[Collected data]
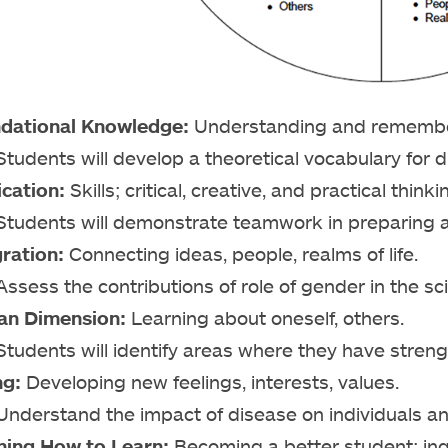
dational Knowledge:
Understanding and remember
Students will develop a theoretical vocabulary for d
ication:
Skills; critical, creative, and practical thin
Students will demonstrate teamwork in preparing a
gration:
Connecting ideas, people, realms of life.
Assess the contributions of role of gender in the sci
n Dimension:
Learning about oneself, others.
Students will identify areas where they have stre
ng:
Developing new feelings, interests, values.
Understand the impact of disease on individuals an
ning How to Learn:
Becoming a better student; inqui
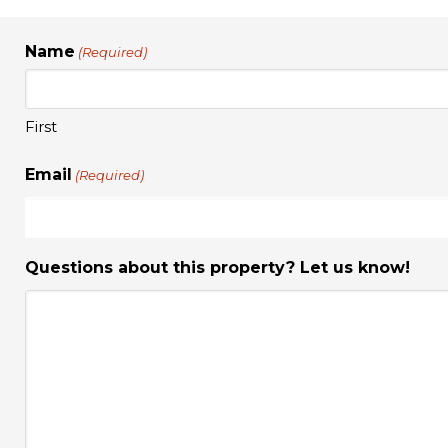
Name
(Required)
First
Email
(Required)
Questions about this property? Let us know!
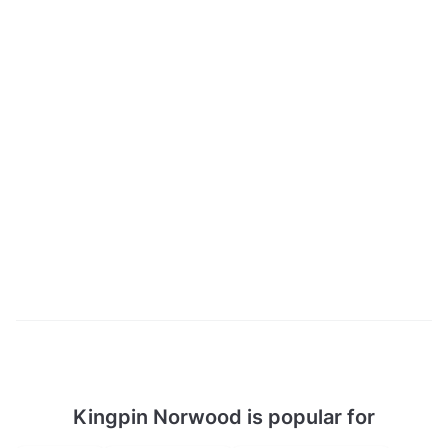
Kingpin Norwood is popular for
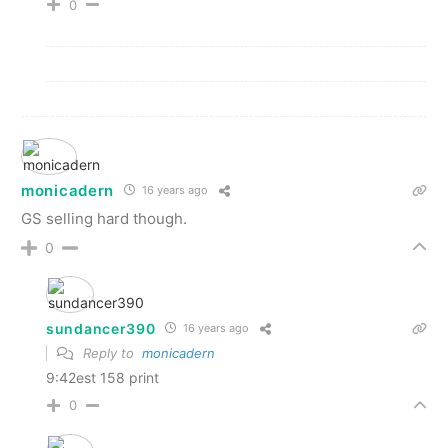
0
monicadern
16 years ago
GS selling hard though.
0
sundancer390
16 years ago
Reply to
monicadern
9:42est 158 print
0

* * *

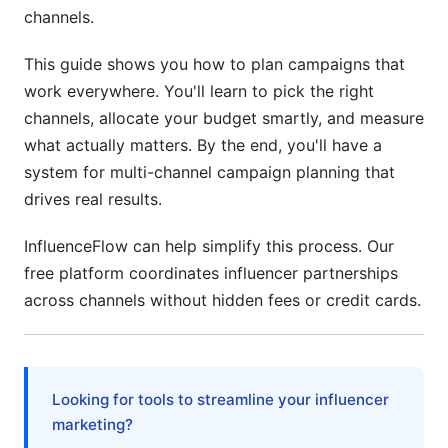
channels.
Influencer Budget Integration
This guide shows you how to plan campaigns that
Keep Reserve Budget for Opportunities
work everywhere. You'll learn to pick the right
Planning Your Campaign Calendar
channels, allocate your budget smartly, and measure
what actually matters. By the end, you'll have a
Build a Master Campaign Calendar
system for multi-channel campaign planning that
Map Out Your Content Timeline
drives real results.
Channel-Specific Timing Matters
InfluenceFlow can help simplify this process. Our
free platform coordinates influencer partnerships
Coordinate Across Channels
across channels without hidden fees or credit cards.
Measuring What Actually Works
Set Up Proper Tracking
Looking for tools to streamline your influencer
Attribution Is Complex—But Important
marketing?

* * *

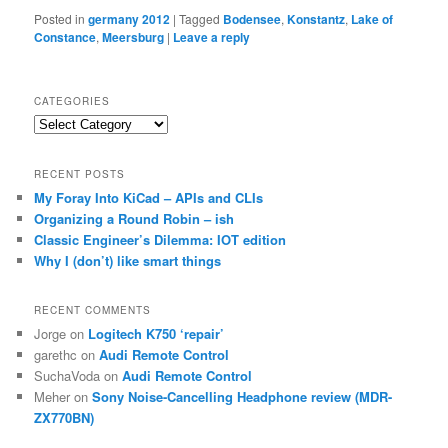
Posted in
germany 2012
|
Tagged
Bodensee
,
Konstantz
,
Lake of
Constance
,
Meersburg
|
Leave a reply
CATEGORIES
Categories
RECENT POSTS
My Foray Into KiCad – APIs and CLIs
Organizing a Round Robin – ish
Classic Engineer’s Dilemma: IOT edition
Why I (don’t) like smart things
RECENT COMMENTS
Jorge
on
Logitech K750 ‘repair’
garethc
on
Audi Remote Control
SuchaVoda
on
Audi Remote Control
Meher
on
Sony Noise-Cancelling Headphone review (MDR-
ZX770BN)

__Problem requirements__. Scan the entries above and copy each line where "that" occurs.

__Task solution__.
This guide shows you how to plan campaigns that
system for multi-channel campaign planning that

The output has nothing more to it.